Now let’s turn to the individual results. Some of the most worrisome climate deniers in this election cycle—including Mehmet Oz in Pennsylvania and Blake Masters in Arizona—were defeated by their Democratic opponents. And some other incumbent deniers, like Rep. Lauren Boebert in Colorado, are in races that were still too close to call as of Thursday morning, potentially delivering Democratic victories and keeping some real climate loonies out of power. (I personally would love for Boebert, who not only has a tenuous grasp of science but a husband who works in the oil and gas industry, to not be able to vote on climate policy any more.)

There were some losses and some still up-in-the-air races that are keeping us on the edge of our seat, including the upcoming runoff in Georgia between Raphael Warnock (D) and Herschel Walker (R). In Texas, one of the most important oil- and gas-producing regions in the world, Gov. Greg Abbott won his reelection, while the climate change-denying Texas Railroad Commissioner Wayne Christian, whose Commission regulates the industry, also kept his job. The potential for climate action may look slightly rosier than before at a national level, but the powerful politicians controlling the U.S.’s fossil fuel hub have proven themselves to be staunch defenders of the industry in the past—and influencers of other problematic pro-fossil fuel policies in other states.

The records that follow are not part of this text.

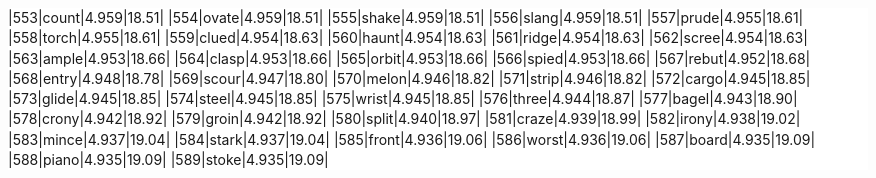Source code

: |553|count|4.959|18.51|
|554|ovate|4.959|18.51|
|555|shake|4.959|18.51|
|556|slang|4.959|18.51|
|557|prude|4.955|18.61|
|558|torch|4.955|18.61|
|559|clued|4.954|18.63|
|560|haunt|4.954|18.63|
|561|ridge|4.954|18.63|
|562|scree|4.954|18.63|
|563|ample|4.953|18.66|
|564|clasp|4.953|18.66|
|565|orbit|4.953|18.66|
|566|spied|4.953|18.66|
|567|rebut|4.952|18.68|
|568|entry|4.948|18.78|
|569|scour|4.947|18.80|
|570|melon|4.946|18.82|
|571|strip|4.946|18.82|
|572|cargo|4.945|18.85|
|573|glide|4.945|18.85|
|574|steel|4.945|18.85|
|575|wrist|4.945|18.85|
|576|three|4.944|18.87|
|577|bagel|4.943|18.90|
|578|crony|4.942|18.92|
|579|groin|4.942|18.92|
|580|split|4.940|18.97|
|581|craze|4.939|18.99|
|582|irony|4.938|19.02|
|583|mince|4.937|19.04|
|584|stark|4.937|19.04|
|585|front|4.936|19.06|
|586|worst|4.936|19.06|
|587|board|4.935|19.09|
|588|piano|4.935|19.09|
|589|stoke|4.935|19.09|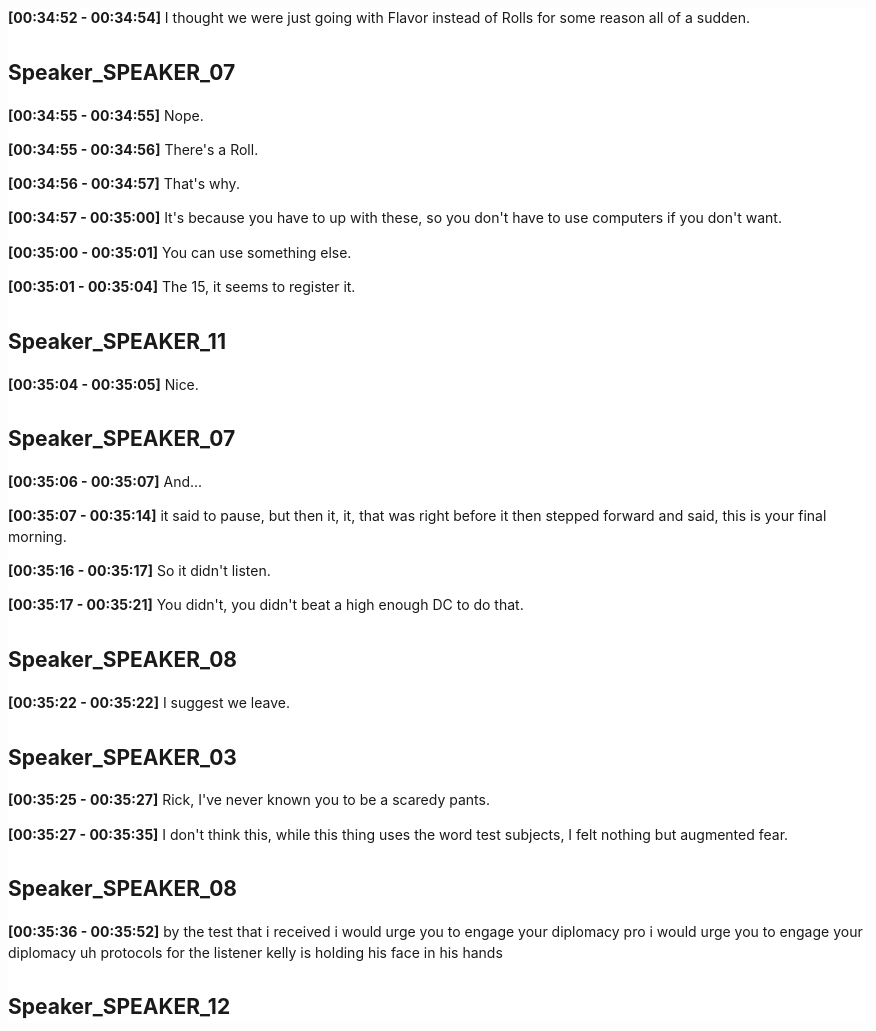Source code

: **[00:34:52 - 00:34:54]** I thought we were just going with Flavor instead of Rolls for some reason all of a sudden.


## Speaker_SPEAKER_07

**[00:34:55 - 00:34:55]** Nope.

**[00:34:55 - 00:34:56]** There's a Roll.

**[00:34:56 - 00:34:57]** That's why.

**[00:34:57 - 00:35:00]** It's because you have to up with these, so you don't have to use computers if you don't want.

**[00:35:00 - 00:35:01]** You can use something else.

**[00:35:01 - 00:35:04]** The 15, it seems to register it.


## Speaker_SPEAKER_11

**[00:35:04 - 00:35:05]** Nice.


## Speaker_SPEAKER_07

**[00:35:06 - 00:35:07]** And...

**[00:35:07 - 00:35:14]** it said to pause, but then it, it, that was right before it then stepped forward and said, this is your final morning.

**[00:35:16 - 00:35:17]** So it didn't listen.

**[00:35:17 - 00:35:21]** You didn't, you didn't beat a high enough DC to do that.


## Speaker_SPEAKER_08

**[00:35:22 - 00:35:22]** I suggest we leave.


## Speaker_SPEAKER_03

**[00:35:25 - 00:35:27]** Rick, I've never known you to be a scaredy pants.

**[00:35:27 - 00:35:35]** I don't think this, while this thing uses the word test subjects, I felt nothing but augmented fear.


## Speaker_SPEAKER_08

**[00:35:36 - 00:35:52]** by the test that i received i would urge you to engage your diplomacy pro i would urge you to engage your diplomacy uh protocols for the listener kelly is holding his face in his hands


## Speaker_SPEAKER_12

This is also the first election I can remember in which the goalposts on politicians’ perspectives on climate science seem to have moved. For years, the calling card for Democrats has been for voters to elect politicians who “believe in science;” Donald Trump’s famously terrible grasp on climate science only intensified that position. It’s telling that many of the Republicans campaigning for election or reelection, with some notable exceptions, have either shifted their tune on climate science or were never hardline deniers to begin with.

Much has been made of Florida Governor Ron DeSantis’s reelection, with many outlets projecting that he’s looking ahead to a 2024 presidential run. DeSantis, whose own state has been hit especially hard by climate change, is, notably, not a climate change denier. That doesn’t mean his climate policies are any good: He has focused on preparation and resilience against the impacts of global warming while encouraging continued fossil fuel use.

This form of denial-lite is becoming more common among contrarians and conservatives: accepting the climate science but still refusing to engage with the solutions we actually need—like ending fossil fuel use quickly—or insisting that oil and gas can be part of our future. If I had to guess, the tide will begin to turn for Republicans toward becoming more like DeSantis, and if Democrats plan to run on climate change as an issue in the future, they’ll need to prepare more for opponents like these. Heck, if we want to do anything else at a national level on climate, regardless of political party, climate hawks need to figure out a way to combat this new line of reasoning.

And despite the promising signs for climate action, this year really hit home the futility of trying to separate climate action from the overall political conversation as some sort of nonpartisan issue—even for me, a climate journalist and someone who thinks about this stuff every day. Sure, the IPCC’s warnings are increasingly dire, but people across the country are losing access to abortion care now. Yes, DeSantis’s climate policies are problematic, but he’s also at the forefront of an incredibly cruel wave of anti-LGBTQ policies that I’m terrified could become national if he wins the presidency. I’ve written before about how climate and these issues are intimately connected thanks to the dark money fueling opposition on the right. American fascism is alive, well, and rising; in the face of that, pushing climate change as its own issue without recognizing the connections to social justice is an outdated strategy.